How To Build The Perfect Targeting Persona

How To Build The Perfect Targeting Persona

Welcome to our second ‘Better BD’, where members of the team and industry experts share their experience, tips and tricks on making the most of the return of booming business in 2021 and beyond.

In this edition, Martha Connolly, Senior Channel Consultant at HubSpot, one of Propeller Group’s partners, explains the importance of targeting and creating personas for your business development strategy.

Martha focuses on three key areas for partner success: 

  1. Enable quality service delivery by partners across any HubSpot customer
  2. Educate partners on advanced product use cases and strategies
  3. Support partners in growing their partnership with HubSpot

What is a targeting ‘persona’?

The Hubspot definitions of a ‘persona’ is:

A persona is a semi – fictional representation of your ideal customer based on data, interviews, and some educated guesses. 

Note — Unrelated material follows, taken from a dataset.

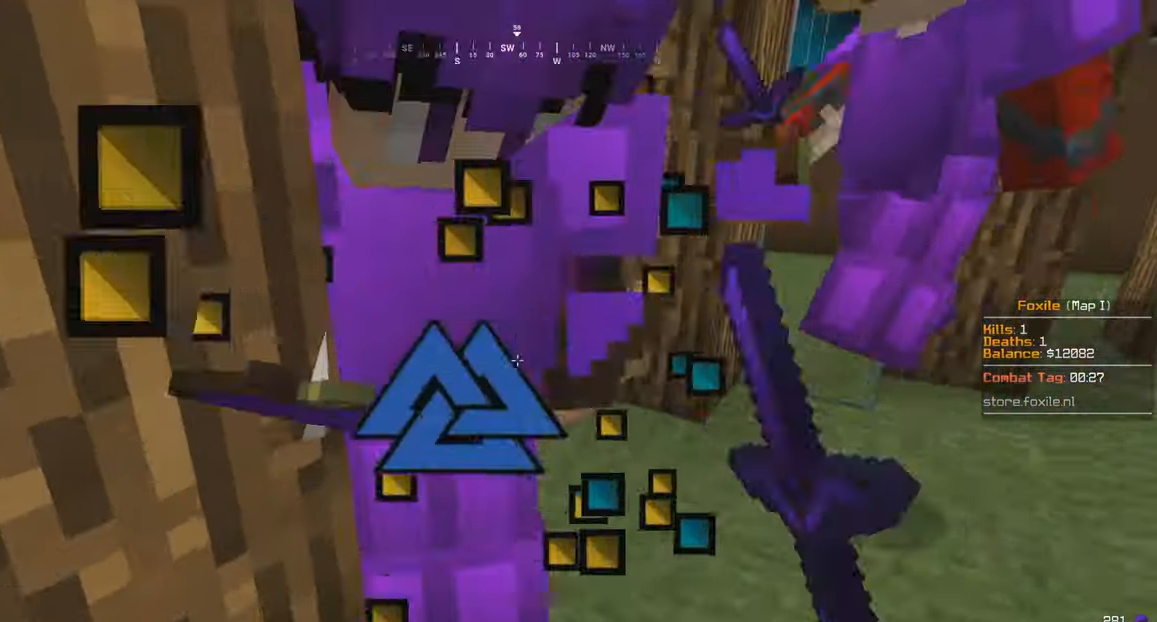
{"keys": [], "mouse": ["left"], "events": []}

It’s essentially a definition of your ideal buyer presented in a way that sounds like it’s talking about a specific person.

Download our Persona Template here.

Why do personas matter?

Buying personas matter for market segmentation; allowing you to segment your customers into different groups. 

With established groups, each (with unique motivations, preferences and habits), you can better target each group and your new business programme and strategy is more likely to be set up for success. 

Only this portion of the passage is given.